S-607-119
Held at the desk.
Sponsored by Margaret Hassan (D-NH)
What it does
This bill would require the Department of Veterans Affairs (VA) to establish an integrated project team focused on improving how VA health care appointments are scheduled. The team would be required to develop or continue developing a scheduling system that lets both staff and patients view available appointments, and to create a phone-based process allowing patients to speak with a scheduler directly. The VA would also be required to report to Congress on its progress and to explain in writing if any required objective cannot be implemented.
Who benefits
Veterans who use VA health care — approximately 9 million enrolled — particularly those who have experienced long waits or difficulty scheduling appointments. Veterans in rural or underserved areas who rely heavily on phone-based scheduling. VA administrative and clinical staff who currently use fragmented scheduling tools. Veterans with disabilities or limited digital access who would benefit from a telephonic scheduling option.

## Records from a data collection
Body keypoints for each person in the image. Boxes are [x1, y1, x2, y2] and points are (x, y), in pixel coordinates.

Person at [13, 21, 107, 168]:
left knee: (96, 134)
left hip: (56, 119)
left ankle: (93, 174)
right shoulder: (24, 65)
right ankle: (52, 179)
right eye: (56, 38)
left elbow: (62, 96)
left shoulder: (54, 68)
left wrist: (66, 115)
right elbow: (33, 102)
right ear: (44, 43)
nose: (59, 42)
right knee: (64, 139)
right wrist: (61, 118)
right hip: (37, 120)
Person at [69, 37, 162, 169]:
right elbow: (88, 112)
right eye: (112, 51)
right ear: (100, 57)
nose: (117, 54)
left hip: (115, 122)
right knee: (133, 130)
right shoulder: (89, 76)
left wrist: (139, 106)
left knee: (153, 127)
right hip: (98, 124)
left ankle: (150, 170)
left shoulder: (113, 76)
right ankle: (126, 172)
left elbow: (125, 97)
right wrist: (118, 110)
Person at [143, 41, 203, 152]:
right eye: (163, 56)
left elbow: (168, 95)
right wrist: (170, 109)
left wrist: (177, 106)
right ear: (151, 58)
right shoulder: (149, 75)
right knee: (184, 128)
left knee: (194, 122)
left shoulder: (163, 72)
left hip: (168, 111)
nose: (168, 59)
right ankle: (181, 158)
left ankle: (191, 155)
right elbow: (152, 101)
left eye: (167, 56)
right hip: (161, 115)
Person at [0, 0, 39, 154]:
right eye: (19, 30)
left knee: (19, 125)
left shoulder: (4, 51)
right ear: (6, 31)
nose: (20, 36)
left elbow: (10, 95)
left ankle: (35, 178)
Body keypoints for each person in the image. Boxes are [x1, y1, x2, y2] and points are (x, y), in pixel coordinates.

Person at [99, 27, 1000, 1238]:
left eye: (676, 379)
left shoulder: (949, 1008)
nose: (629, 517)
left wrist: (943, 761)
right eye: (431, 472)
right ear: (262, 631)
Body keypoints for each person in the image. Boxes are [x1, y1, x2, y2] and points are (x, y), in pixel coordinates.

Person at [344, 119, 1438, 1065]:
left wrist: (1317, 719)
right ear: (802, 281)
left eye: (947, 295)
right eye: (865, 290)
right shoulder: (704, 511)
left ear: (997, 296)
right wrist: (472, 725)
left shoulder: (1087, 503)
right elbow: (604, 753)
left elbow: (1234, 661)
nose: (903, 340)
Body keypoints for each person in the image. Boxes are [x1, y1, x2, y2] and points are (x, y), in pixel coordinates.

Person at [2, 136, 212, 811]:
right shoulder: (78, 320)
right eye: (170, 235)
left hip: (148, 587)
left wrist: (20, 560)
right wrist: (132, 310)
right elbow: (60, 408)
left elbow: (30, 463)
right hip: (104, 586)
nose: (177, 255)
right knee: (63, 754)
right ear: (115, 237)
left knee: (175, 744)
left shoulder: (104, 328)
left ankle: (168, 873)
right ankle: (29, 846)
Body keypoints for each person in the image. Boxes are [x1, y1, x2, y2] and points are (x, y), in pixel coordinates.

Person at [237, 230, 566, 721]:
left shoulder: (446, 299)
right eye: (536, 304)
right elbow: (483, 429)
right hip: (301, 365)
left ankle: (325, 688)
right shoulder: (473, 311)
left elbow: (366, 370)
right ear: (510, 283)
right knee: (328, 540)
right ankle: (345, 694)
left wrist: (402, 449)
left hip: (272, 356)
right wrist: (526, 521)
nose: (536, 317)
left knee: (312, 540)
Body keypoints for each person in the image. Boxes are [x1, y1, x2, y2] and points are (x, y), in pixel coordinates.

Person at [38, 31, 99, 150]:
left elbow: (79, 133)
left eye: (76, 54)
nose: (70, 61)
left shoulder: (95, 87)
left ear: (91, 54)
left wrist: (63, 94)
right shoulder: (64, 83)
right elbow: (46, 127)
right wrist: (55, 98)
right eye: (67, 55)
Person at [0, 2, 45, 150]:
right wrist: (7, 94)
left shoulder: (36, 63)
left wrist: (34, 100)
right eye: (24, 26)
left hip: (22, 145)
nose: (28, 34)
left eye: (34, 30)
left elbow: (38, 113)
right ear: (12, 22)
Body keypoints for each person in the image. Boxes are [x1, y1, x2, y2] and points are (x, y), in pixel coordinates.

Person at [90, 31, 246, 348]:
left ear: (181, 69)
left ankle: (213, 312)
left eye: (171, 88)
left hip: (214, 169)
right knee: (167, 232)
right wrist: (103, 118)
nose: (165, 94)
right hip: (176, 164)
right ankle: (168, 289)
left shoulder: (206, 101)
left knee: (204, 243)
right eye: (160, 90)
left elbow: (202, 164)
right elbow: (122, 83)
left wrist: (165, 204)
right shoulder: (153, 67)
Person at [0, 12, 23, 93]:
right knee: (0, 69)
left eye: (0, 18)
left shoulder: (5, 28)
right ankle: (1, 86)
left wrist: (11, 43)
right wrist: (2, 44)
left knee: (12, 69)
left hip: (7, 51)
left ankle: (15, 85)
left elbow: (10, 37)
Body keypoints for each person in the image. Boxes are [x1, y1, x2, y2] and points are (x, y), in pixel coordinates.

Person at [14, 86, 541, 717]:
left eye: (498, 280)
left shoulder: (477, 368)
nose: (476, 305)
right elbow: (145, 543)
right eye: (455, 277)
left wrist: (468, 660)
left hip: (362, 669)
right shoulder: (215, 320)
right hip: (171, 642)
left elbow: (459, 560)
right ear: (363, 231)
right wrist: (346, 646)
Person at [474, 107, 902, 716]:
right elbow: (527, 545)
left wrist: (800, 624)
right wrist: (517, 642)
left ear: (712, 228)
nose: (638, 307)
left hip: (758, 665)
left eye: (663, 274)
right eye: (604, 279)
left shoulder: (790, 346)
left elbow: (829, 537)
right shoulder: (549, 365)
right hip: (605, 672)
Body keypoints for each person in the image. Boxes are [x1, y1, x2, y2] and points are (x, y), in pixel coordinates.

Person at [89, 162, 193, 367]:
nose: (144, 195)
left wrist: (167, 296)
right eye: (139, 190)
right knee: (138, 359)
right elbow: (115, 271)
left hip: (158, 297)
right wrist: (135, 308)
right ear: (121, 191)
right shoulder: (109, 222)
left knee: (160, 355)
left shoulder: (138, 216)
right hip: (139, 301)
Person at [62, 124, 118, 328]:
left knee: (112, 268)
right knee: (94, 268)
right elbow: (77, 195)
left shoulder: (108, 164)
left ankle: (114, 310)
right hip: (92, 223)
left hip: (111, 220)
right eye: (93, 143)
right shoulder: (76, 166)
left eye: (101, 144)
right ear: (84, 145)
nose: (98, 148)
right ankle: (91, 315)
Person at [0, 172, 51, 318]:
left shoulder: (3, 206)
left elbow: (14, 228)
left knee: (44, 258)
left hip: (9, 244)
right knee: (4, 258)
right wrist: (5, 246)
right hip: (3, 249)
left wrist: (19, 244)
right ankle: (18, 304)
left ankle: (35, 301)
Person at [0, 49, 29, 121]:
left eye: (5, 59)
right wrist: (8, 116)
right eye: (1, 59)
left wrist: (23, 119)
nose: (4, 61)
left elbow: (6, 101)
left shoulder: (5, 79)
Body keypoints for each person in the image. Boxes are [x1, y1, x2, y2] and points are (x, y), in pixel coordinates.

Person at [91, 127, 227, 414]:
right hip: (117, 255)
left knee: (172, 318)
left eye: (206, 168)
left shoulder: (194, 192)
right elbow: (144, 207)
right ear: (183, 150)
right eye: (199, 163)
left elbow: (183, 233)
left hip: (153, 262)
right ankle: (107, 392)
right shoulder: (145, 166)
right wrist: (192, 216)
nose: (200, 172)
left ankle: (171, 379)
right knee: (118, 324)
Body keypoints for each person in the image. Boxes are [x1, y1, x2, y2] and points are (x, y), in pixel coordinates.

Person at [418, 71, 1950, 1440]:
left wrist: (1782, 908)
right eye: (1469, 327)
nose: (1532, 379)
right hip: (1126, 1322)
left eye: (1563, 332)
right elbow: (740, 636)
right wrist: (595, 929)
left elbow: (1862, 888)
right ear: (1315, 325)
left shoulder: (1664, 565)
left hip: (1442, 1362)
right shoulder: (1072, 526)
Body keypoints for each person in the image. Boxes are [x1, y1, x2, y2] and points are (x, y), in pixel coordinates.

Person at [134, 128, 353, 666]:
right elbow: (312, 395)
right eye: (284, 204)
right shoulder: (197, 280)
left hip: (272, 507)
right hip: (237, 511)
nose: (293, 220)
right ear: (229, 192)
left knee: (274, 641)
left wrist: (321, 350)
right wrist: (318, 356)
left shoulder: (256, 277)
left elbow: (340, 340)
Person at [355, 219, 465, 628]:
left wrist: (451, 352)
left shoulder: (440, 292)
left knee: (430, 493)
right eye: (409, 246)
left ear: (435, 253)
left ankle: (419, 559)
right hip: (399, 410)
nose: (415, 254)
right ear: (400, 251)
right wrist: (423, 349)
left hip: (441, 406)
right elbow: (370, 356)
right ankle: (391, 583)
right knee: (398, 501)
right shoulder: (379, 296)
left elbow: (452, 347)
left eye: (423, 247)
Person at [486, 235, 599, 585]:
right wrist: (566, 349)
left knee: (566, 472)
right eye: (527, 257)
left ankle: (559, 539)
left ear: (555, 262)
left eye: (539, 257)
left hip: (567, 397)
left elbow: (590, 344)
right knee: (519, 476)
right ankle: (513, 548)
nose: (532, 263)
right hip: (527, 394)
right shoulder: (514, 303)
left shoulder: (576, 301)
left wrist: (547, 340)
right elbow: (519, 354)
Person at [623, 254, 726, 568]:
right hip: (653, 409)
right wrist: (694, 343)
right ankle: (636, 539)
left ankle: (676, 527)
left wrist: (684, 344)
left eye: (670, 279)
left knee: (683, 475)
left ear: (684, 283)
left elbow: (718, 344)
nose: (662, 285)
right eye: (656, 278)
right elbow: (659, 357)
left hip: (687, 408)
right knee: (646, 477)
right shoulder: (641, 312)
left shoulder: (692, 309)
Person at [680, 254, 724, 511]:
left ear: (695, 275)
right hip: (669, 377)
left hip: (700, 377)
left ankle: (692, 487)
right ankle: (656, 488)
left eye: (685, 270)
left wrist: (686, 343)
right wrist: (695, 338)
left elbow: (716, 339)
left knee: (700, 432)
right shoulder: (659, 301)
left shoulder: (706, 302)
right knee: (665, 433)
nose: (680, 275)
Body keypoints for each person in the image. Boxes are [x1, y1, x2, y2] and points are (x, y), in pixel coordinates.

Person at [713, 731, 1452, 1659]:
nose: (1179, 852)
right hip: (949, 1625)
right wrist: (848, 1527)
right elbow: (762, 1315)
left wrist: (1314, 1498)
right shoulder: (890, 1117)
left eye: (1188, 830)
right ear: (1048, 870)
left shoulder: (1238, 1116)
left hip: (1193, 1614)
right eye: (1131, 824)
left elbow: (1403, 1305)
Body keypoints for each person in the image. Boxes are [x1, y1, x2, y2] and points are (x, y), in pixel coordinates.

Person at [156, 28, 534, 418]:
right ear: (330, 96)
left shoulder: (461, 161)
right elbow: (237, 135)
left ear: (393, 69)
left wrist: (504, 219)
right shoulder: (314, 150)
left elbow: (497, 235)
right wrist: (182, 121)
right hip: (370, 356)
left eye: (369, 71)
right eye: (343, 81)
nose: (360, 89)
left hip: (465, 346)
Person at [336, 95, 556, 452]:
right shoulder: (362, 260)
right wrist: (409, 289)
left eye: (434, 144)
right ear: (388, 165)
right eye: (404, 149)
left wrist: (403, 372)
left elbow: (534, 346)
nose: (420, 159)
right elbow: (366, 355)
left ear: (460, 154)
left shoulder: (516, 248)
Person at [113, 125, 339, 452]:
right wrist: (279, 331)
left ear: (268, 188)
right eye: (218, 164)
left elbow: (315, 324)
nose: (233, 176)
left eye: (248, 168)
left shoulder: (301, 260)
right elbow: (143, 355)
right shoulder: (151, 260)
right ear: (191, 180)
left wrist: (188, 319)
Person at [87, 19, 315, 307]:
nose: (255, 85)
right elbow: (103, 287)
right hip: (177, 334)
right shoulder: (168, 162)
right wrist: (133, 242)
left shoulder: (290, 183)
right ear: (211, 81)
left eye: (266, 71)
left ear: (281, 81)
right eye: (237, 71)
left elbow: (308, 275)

## TASK STATEMENT
Rewrite the bill summary between "Sponsored by Margaret" and "cannot be implemented.", inclusive, putting "lawmakers" in place of "Congress".

## TASK ANSWER
Sponsored by Margaret Hassan (D-NH)
What it does
This bill would require the Department of Veterans Affairs (VA) to establish an integrated project team focused on improving how VA health care appointments are scheduled. The team would be required to develop or continue developing a scheduling system that lets both staff and patients view available appointments, and to create a phone-based process allowing patients to speak with a scheduler directly. The VA would also be required to report to lawmakers on its progress and to explain in writing if any required objective cannot be implemented.